At the heart of their conflict is a strain on the state budget caused by an ongoing ramp-up in state pension contributions, which was set in motion by former Republican Gov. Chris Christie. The ramp-up is intended to address an unfunded pension liability that totals more than $100 billion by some estimates. But unfunded healthcare costs for retirees are also a significant challenge for the state, and that liability is estimated at nearly $100 billion. (The annual state budget is $38.7 billion.)
In the face of those fiscal challenges, Murphy, who took office in 2018, promised to re-establish a more cooperative relationship with public-worker unions after eight years of largely combative interactions between management and labor during Christie’s tenure. Murphy believes labor and management can work together to find ways to make savings without drastically cutting benefits.
Quest for more radical reforms
But Sweeney, a veteran Senate leader, has taken the position that more drastic reform is needed to keep employee healthcare and pension costs from taking up too big a share of the annual budget; pension costs alone are expected to rise well above $4 billion when fiscal year 2021 begins next year.
To help reduce spending on employee benefits, Sweeney is backing a series of reforms that were put forward last year by a team of fiscal-policy experts he convened; these were included in a report called the “Path to Progress.” One of the proposals calls for the establishment of a new hybrid retirement system for many new workers and those with less than five years of service that would see teachers and other government workers — but not police officers, firefighters and judges — receive a defined-benefit pension on only up to $40,000 of salary.

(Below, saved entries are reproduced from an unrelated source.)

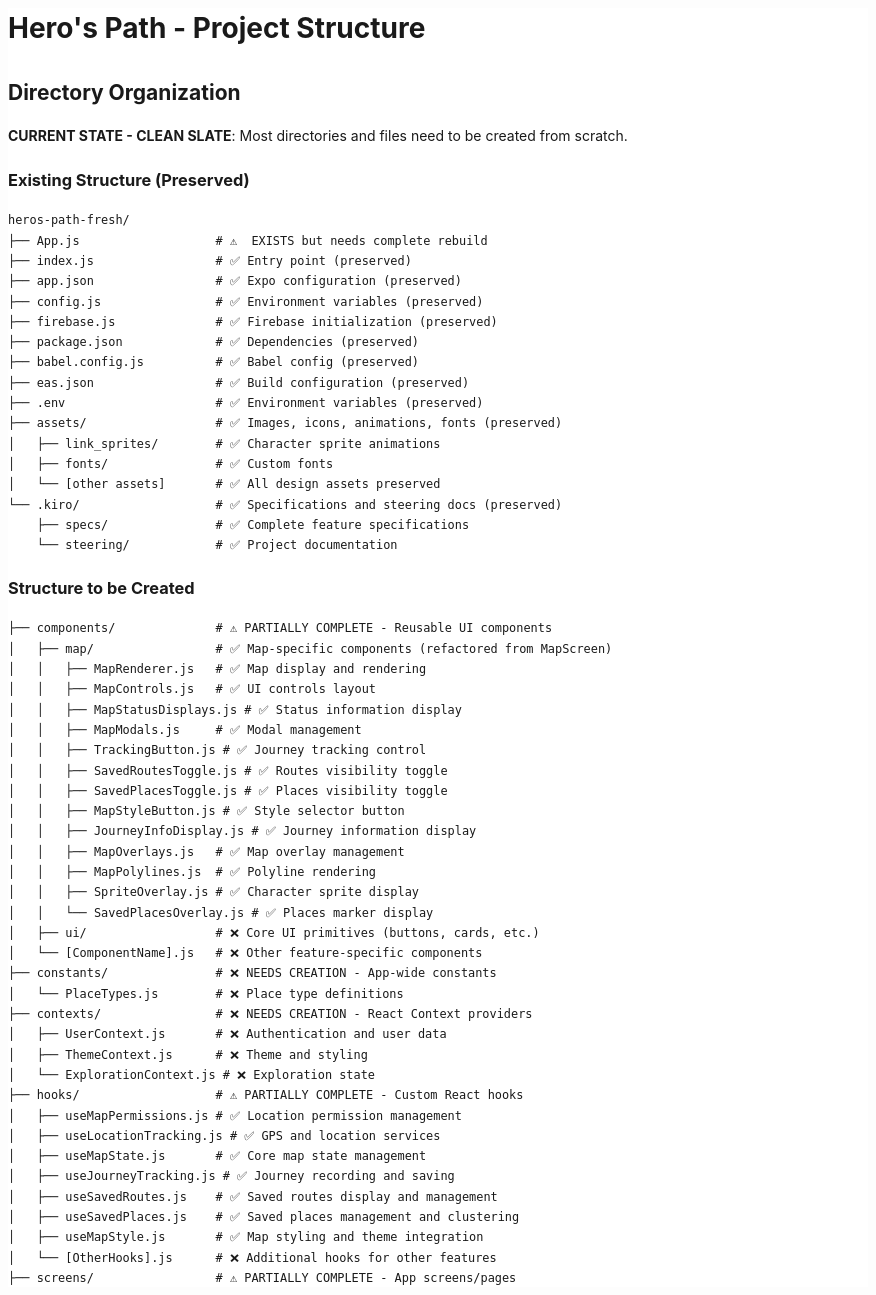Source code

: # Hero's Path - Project Structure

## Directory Organization

**CURRENT STATE - CLEAN SLATE**: Most directories and files need to be created from scratch.

### Existing Structure (Preserved)
```
heros-path-fresh/
├── App.js                   # ⚠️  EXISTS but needs complete rebuild
├── index.js                 # ✅ Entry point (preserved)
├── app.json                 # ✅ Expo configuration (preserved)
├── config.js                # ✅ Environment variables (preserved)
├── firebase.js              # ✅ Firebase initialization (preserved)
├── package.json             # ✅ Dependencies (preserved)
├── babel.config.js          # ✅ Babel config (preserved)
├── eas.json                 # ✅ Build configuration (preserved)
├── .env                     # ✅ Environment variables (preserved)
├── assets/                  # ✅ Images, icons, animations, fonts (preserved)
│   ├── link_sprites/        # ✅ Character sprite animations
│   ├── fonts/               # ✅ Custom fonts
│   └── [other assets]       # ✅ All design assets preserved
└── .kiro/                   # ✅ Specifications and steering docs (preserved)
    ├── specs/               # ✅ Complete feature specifications
    └── steering/            # ✅ Project documentation
```

### Structure to be Created
```
├── components/              # ⚠️ PARTIALLY COMPLETE - Reusable UI components
│   ├── map/                 # ✅ Map-specific components (refactored from MapScreen)
│   │   ├── MapRenderer.js   # ✅ Map display and rendering
│   │   ├── MapControls.js   # ✅ UI controls layout
│   │   ├── MapStatusDisplays.js # ✅ Status information display
│   │   ├── MapModals.js     # ✅ Modal management
│   │   ├── TrackingButton.js # ✅ Journey tracking control
│   │   ├── SavedRoutesToggle.js # ✅ Routes visibility toggle
│   │   ├── SavedPlacesToggle.js # ✅ Places visibility toggle
│   │   ├── MapStyleButton.js # ✅ Style selector button
│   │   ├── JourneyInfoDisplay.js # ✅ Journey information display
│   │   ├── MapOverlays.js   # ✅ Map overlay management
│   │   ├── MapPolylines.js  # ✅ Polyline rendering
│   │   ├── SpriteOverlay.js # ✅ Character sprite display
│   │   └── SavedPlacesOverlay.js # ✅ Places marker display
│   ├── ui/                  # ❌ Core UI primitives (buttons, cards, etc.)
│   └── [ComponentName].js   # ❌ Other feature-specific components
├── constants/               # ❌ NEEDS CREATION - App-wide constants
│   └── PlaceTypes.js        # ❌ Place type definitions
├── contexts/                # ❌ NEEDS CREATION - React Context providers
│   ├── UserContext.js       # ❌ Authentication and user data
│   ├── ThemeContext.js      # ❌ Theme and styling
│   └── ExplorationContext.js # ❌ Exploration state
├── hooks/                   # ⚠️ PARTIALLY COMPLETE - Custom React hooks
│   ├── useMapPermissions.js # ✅ Location permission management
│   ├── useLocationTracking.js # ✅ GPS and location services
│   ├── useMapState.js       # ✅ Core map state management
│   ├── useJourneyTracking.js # ✅ Journey recording and saving
│   ├── useSavedRoutes.js    # ✅ Saved routes display and management
│   ├── useSavedPlaces.js    # ✅ Saved places management and clustering
│   ├── useMapStyle.js       # ✅ Map styling and theme integration
│   └── [OtherHooks].js      # ❌ Additional hooks for other features
├── screens/                 # ⚠️ PARTIALLY COMPLETE - App screens/pages
```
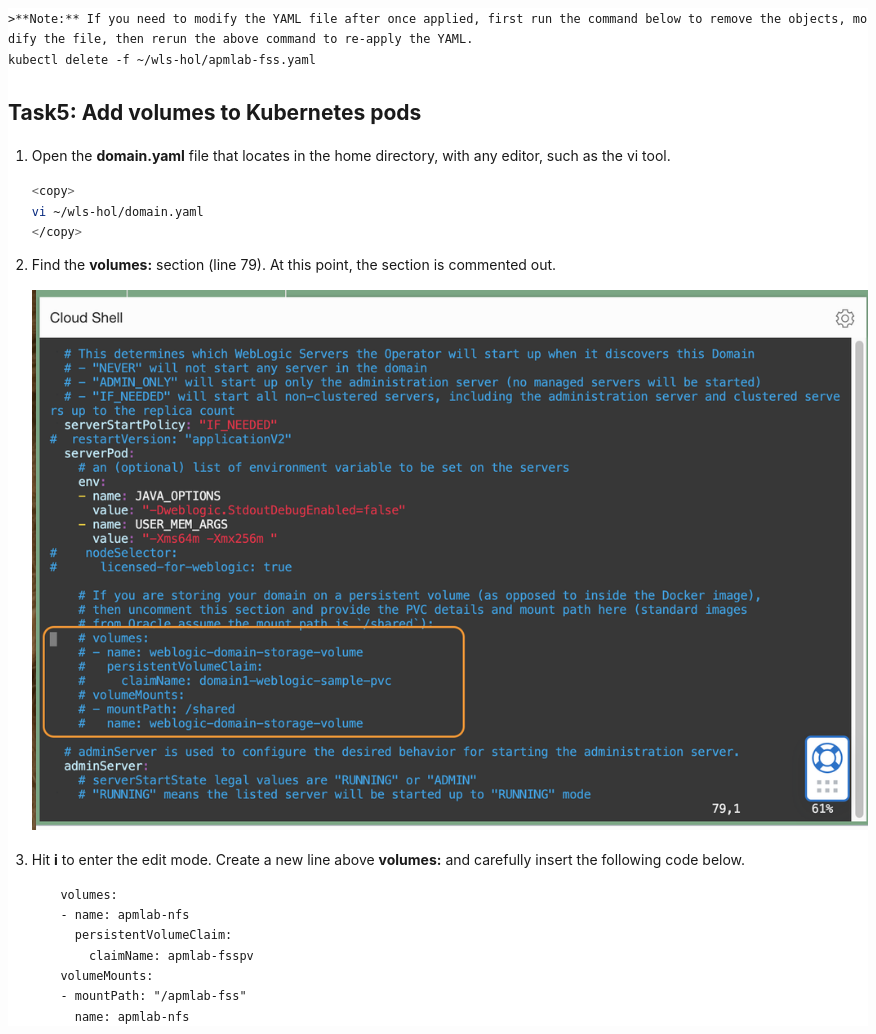     >**Note:** If you need to modify the YAML file after once applied, first run the command below to remove the objects, modify the file, then rerun the above command to re-apply the YAML.  
    kubectl delete -f ~/wls-hol/apmlab-fss.yaml


## Task5: Add volumes to Kubernetes pods

1. Open the **domain.yaml** file that locates in the home directory, with any editor, such as the vi tool.

    ``` bash
    <copy>
    vi ~/wls-hol/domain.yaml
    </copy>
    ```

2.	Find the **volumes:** section (line 79). At this point, the section is commented out.

    ![Oracle Cloud console, Cloud Shell](images/3-3-4-cloudshell.png " ")

3.	Hit **i** to enter the edit mode. Create a new line above **volumes:** and carefully insert the following code below.

            volumes:
            - name: apmlab-nfs
              persistentVolumeClaim:
                claimName: apmlab-fsspv
            volumeMounts:
            - mountPath: "/apmlab-fss"
              name: apmlab-nfs
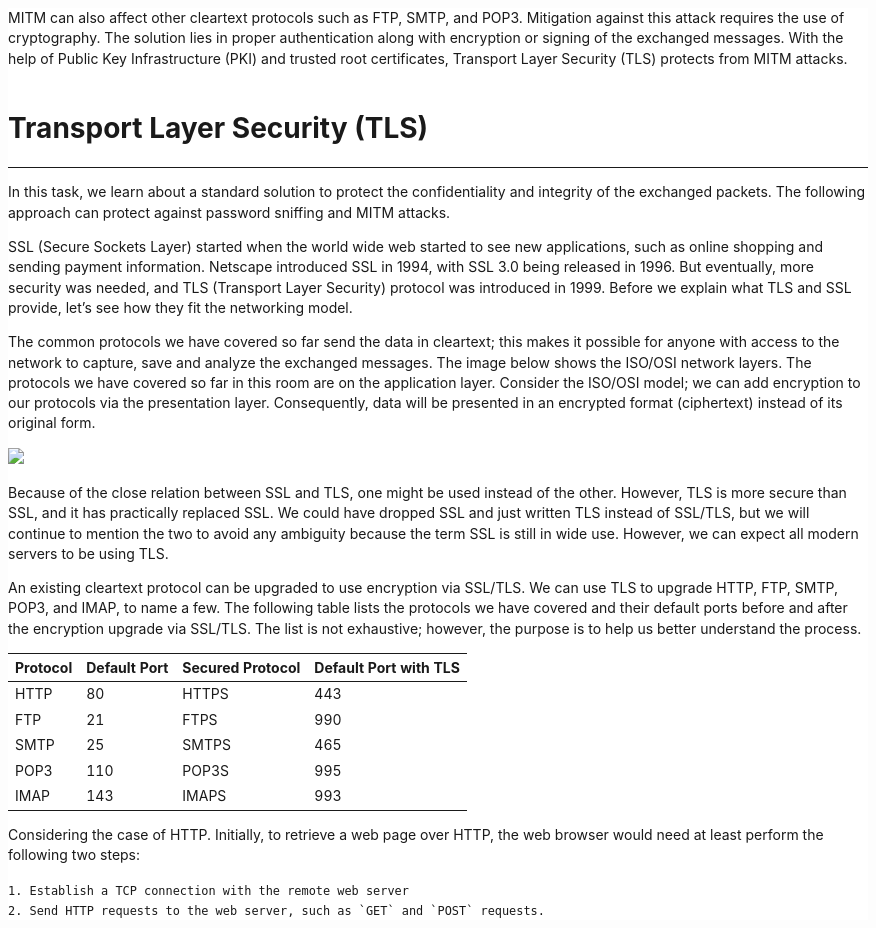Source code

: MITM can also affect other cleartext protocols such as FTP, SMTP, and POP3. Mitigation against this attack requires the use of cryptography. The solution lies in proper authentication along with encryption or signing of the exchanged messages. With the help of Public Key Infrastructure (PKI) and trusted root certificates, Transport Layer Security (TLS) protects from MITM attacks.

# Transport Layer Security (TLS)
---

In this task, we learn about a standard solution to protect the confidentiality and integrity of the exchanged packets. The following approach can protect against password sniffing and MITM attacks.

SSL (Secure Sockets Layer) started when the world wide web started to see new applications, such as online shopping and sending payment information. Netscape introduced SSL in 1994, with SSL 3.0 being released in 1996. But eventually, more security was needed, and TLS (Transport Layer Security) protocol was introduced in 1999. Before we explain what TLS and SSL provide, let’s see how they fit the networking model.

The common protocols we have covered so far send the data in cleartext; this makes it possible for anyone with access to the network to capture, save and analyze the exchanged messages. The image below shows the ISO/OSI network layers. The protocols we have covered so far in this room are on the application layer. Consider the ISO/OSI model; we can add encryption to our protocols via the presentation layer. Consequently, data will be presented in an encrypted format (ciphertext) instead of its original form.

![](https://tryhackme-images.s3.amazonaws.com/user-uploads/5f04259cf9bf5b57aed2c476/room-content/9d265987c58331f6fd2f664837f85380.png)

Because of the close relation between SSL and TLS, one might be used instead of the other. However, TLS is more secure than SSL, and it has practically replaced SSL. We could have dropped SSL and just written TLS instead of SSL/TLS, but we will continue to mention the two to avoid any ambiguity because the term SSL is still in wide use. However, we can expect all modern servers to be using TLS.

An existing cleartext protocol can be upgraded to use encryption via SSL/TLS. We can use TLS to upgrade HTTP, FTP, SMTP, POP3, and IMAP, to name a few. The following table lists the protocols we have covered and their default ports before and after the encryption upgrade via SSL/TLS. The list is not exhaustive; however, the purpose is to help us better understand the process.

|Protocol|Default Port|Secured Protocol|Default Port with TLS|
|---|---|---|---|
|HTTP|80|HTTPS|443|
|FTP|21|FTPS|990|
|SMTP|25|SMTPS|465|
|POP3|110|POP3S|995|
|IMAP|143|IMAPS|993|

Considering the case of HTTP. Initially, to retrieve a web page over HTTP, the web browser would need at least perform the following two steps:

```ad-note
1. Establish a TCP connection with the remote web server
2. Send HTTP requests to the web server, such as `GET` and `POST` requests.
```
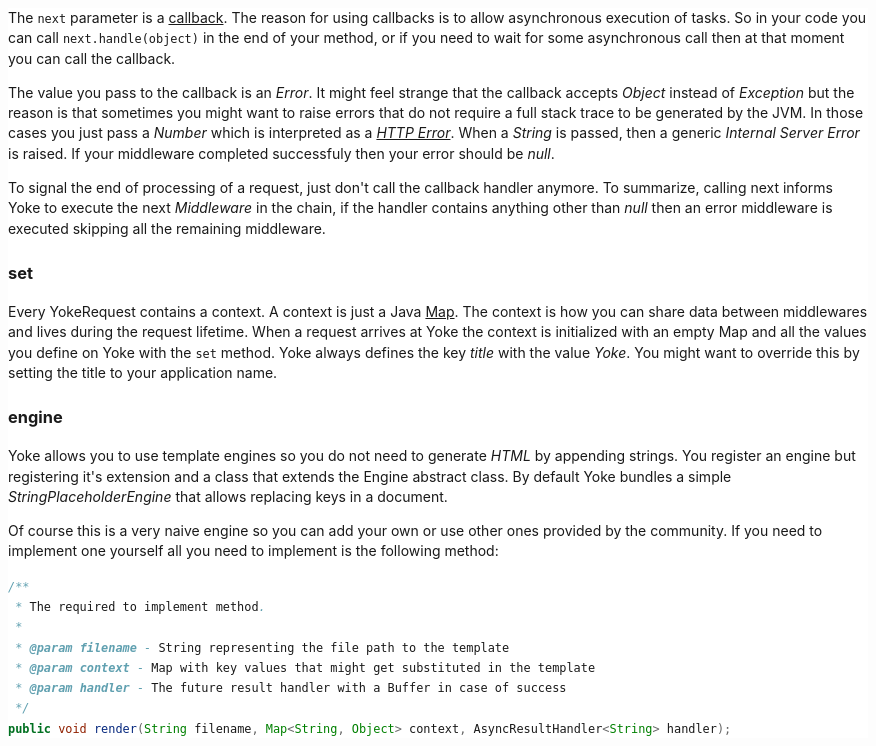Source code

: The ```next``` parameter is a [callback](http://en.wikipedia.org/wiki/Callback_%28computer_programming%29). The reason
for using callbacks is to allow asynchronous execution of tasks. So in your code you can call ```next.handle(object)```
in the end of your method, or if you need to wait for some asynchronous call then at that moment you can call the
callback.

The value you pass to the callback is an *Error*. It might feel strange that the callback accepts *Object* instead of
*Exception* but the reason is that sometimes you might want to raise errors that do not require a full stack trace to be
generated by the JVM. In those cases you just pass a *Number* which is interpreted as a
[*HTTP Error*](http://en.wikipedia.org/wiki/List_of_HTTP_status_codes). When a *String* is passed, then a generic
*Internal Server Error* is raised. If your middleware completed successfuly then your error should be *null*.

To signal the end of processing of a request, just don't call the callback handler anymore. To summarize, calling next
informs Yoke to execute the next *Middleware* in the chain, if the handler contains anything other than *null* then an
error middleware is executed skipping all the remaining middleware.

### set

Every YokeRequest contains a context. A context is just a Java
[Map](http://docs.oracle.com/javase/7/docs/api/java/util/Map.html). The context is how you can share data between
middlewares and lives during the request lifetime. When a request arrives at Yoke the context is initialized with an
empty Map and all the values you define on Yoke with the ```set``` method. Yoke always defines the key *title* with the
value *Yoke*. You might want to override this by setting the title to your application name.

### engine

Yoke allows you to use template engines so you do not need to generate *HTML* by appending strings. You register an
engine but registering it's extension and a class that extends the Engine abstract class. By default Yoke bundles a
simple *StringPlaceholderEngine* that allows replacing keys in a document.

Of course this is a very naive engine so you can add your own or use other ones provided by the community. If you need
to implement one yourself all you need to implement is the following method:

``` java
/**
 * The required to implement method.
 *
 * @param filename - String representing the file path to the template
 * @param context - Map with key values that might get substituted in the template
 * @param handler - The future result handler with a Buffer in case of success
 */
public void render(String filename, Map<String, Object> context, AsyncResultHandler<String> handler);
```
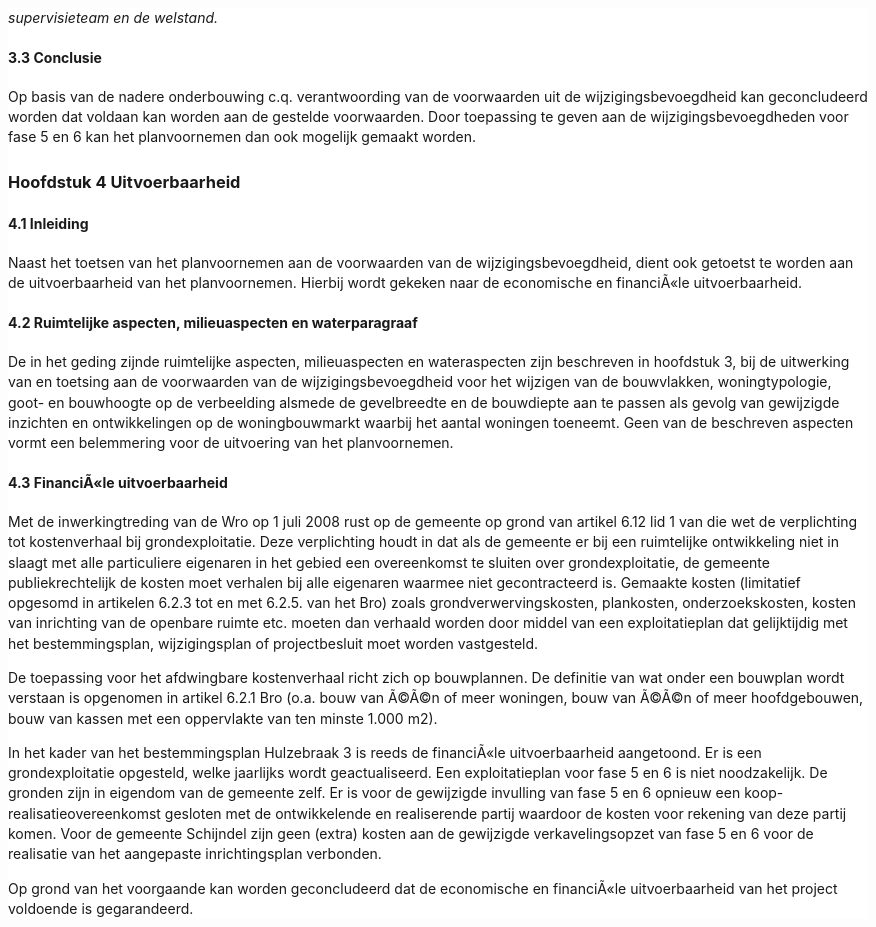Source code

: *supervisieteam en de welstand.*

#### 3\.3 Conclusie

Op basis van de nadere onderbouwing c.q. verantwoording van de voorwaarden uit de wijzigingsbevoegdheid kan geconcludeerd worden dat voldaan kan worden aan de gestelde voorwaarden. Door toepassing te geven aan de wijzigingsbevoegdheden voor fase 5 en 6 kan het planvoornemen dan ook mogelijk gemaakt worden.

### Hoofdstuk 4 Uitvoerbaarheid

#### 4\.1 Inleiding

Naast het toetsen van het planvoornemen aan de voorwaarden van de wijzigingsbevoegdheid, dient ook getoetst te worden aan de uitvoerbaarheid van het planvoornemen. Hierbij wordt gekeken naar de economische en financiÃ«le uitvoerbaarheid.

#### 4\.2 Ruimtelijke aspecten, milieuaspecten en waterparagraaf

De in het geding zijnde ruimtelijke aspecten, milieuaspecten en wateraspecten zijn beschreven in hoofdstuk 3, bij de uitwerking van en toetsing aan de voorwaarden van de wijzigingsbevoegdheid voor het wijzigen van de bouwvlakken, woningtypologie, goot\- en bouwhoogte op de verbeelding alsmede de gevelbreedte en de bouwdiepte aan te passen als gevolg van gewijzigde inzichten en ontwikkelingen op de woningbouwmarkt waarbij het aantal woningen toeneemt. Geen van de beschreven aspecten vormt een belemmering voor de uitvoering van het planvoornemen.

#### 4\.3 FinanciÃ«le uitvoerbaarheid

Met de inwerkingtreding van de Wro op 1 juli 2008 rust op de gemeente op grond van artikel 6\.12 lid 1 van die wet de verplichting tot kostenverhaal bij grondexploitatie. Deze verplichting houdt in dat als de gemeente er bij een ruimtelijke ontwikkeling niet in slaagt met alle particuliere eigenaren in het gebied een overeenkomst te sluiten over grondexploitatie, de gemeente publiekrechtelijk de kosten moet verhalen bij alle eigenaren waarmee niet gecontracteerd is. Gemaakte kosten (limitatief opgesomd in artikelen 6\.2\.3 tot en met 6\.2\.5\. van het Bro) zoals grondverwervingskosten, plankosten, onderzoekskosten, kosten van inrichting van de openbare ruimte etc. moeten dan verhaald worden door middel van een exploitatieplan dat gelijktijdig met het bestemmingsplan, wijzigingsplan of projectbesluit moet worden vastgesteld.

De toepassing voor het afdwingbare kostenverhaal richt zich op bouwplannen. De definitie van wat onder een bouwplan wordt verstaan is opgenomen in artikel 6\.2\.1 Bro (o.a. bouw van Ã©Ã©n of meer woningen, bouw van Ã©Ã©n of meer hoofdgebouwen, bouw van kassen met een oppervlakte van ten minste 1\.000 m2).

In het kader van het bestemmingsplan Hulzebraak 3 is reeds de financiÃ«le uitvoerbaarheid aangetoond. Er is een grondexploitatie opgesteld, welke jaarlijks wordt geactualiseerd. Een exploitatieplan voor fase 5 en 6 is niet noodzakelijk. De gronden zijn in eigendom van de gemeente zelf. Er is voor de gewijzigde invulling van fase 5 en 6 opnieuw een koop\-realisatieovereenkomst gesloten met de ontwikkelende en realiserende partij waardoor de kosten voor rekening van deze partij komen. Voor de gemeente Schijndel zijn geen (extra) kosten aan de gewijzigde verkavelingsopzet van fase 5 en 6 voor de realisatie van het aangepaste inrichtingsplan verbonden.

Op grond van het voorgaande kan worden geconcludeerd dat de economische en financiÃ«le uitvoerbaarheid van het project voldoende is gegarandeerd.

Other reforms backed by Sweeney would impact public-worker healthcare coverage, including a call to move workers from what would be considered “platinum” level coverage under the federal Affordable Care Act to “gold” level coverage. The classifications generally relate to how much of the cost of coverage is picked up by the patient, with platinum-level coverage leaving 10 percent to the patient and gold level leaving 20 percent.
But Murphy has not embraced the benefits changes backed by Sweeney and has instead pointed to the ongoing savings that his administration has pursued by working cooperatively with unions like the Communications Workers of America and the New Jersey Education Association. The governor has also been pushing for higher taxes, including the establishment of a millionaires tax, to help the state afford a ramp-up to full funding of the annual pension contribution by fiscal 2023.
Just last week, Murphy threw his support behind a new healthcare proposal that’s gaining steam in the state Assembly that would ease healthcare costs for teachers, in part by linking their contributions to salaries instead of premiums. That plan, which would undo some changes that were championed by Christie in a controversial 2011 law known as Chapter 78, is opposed by Sweeney.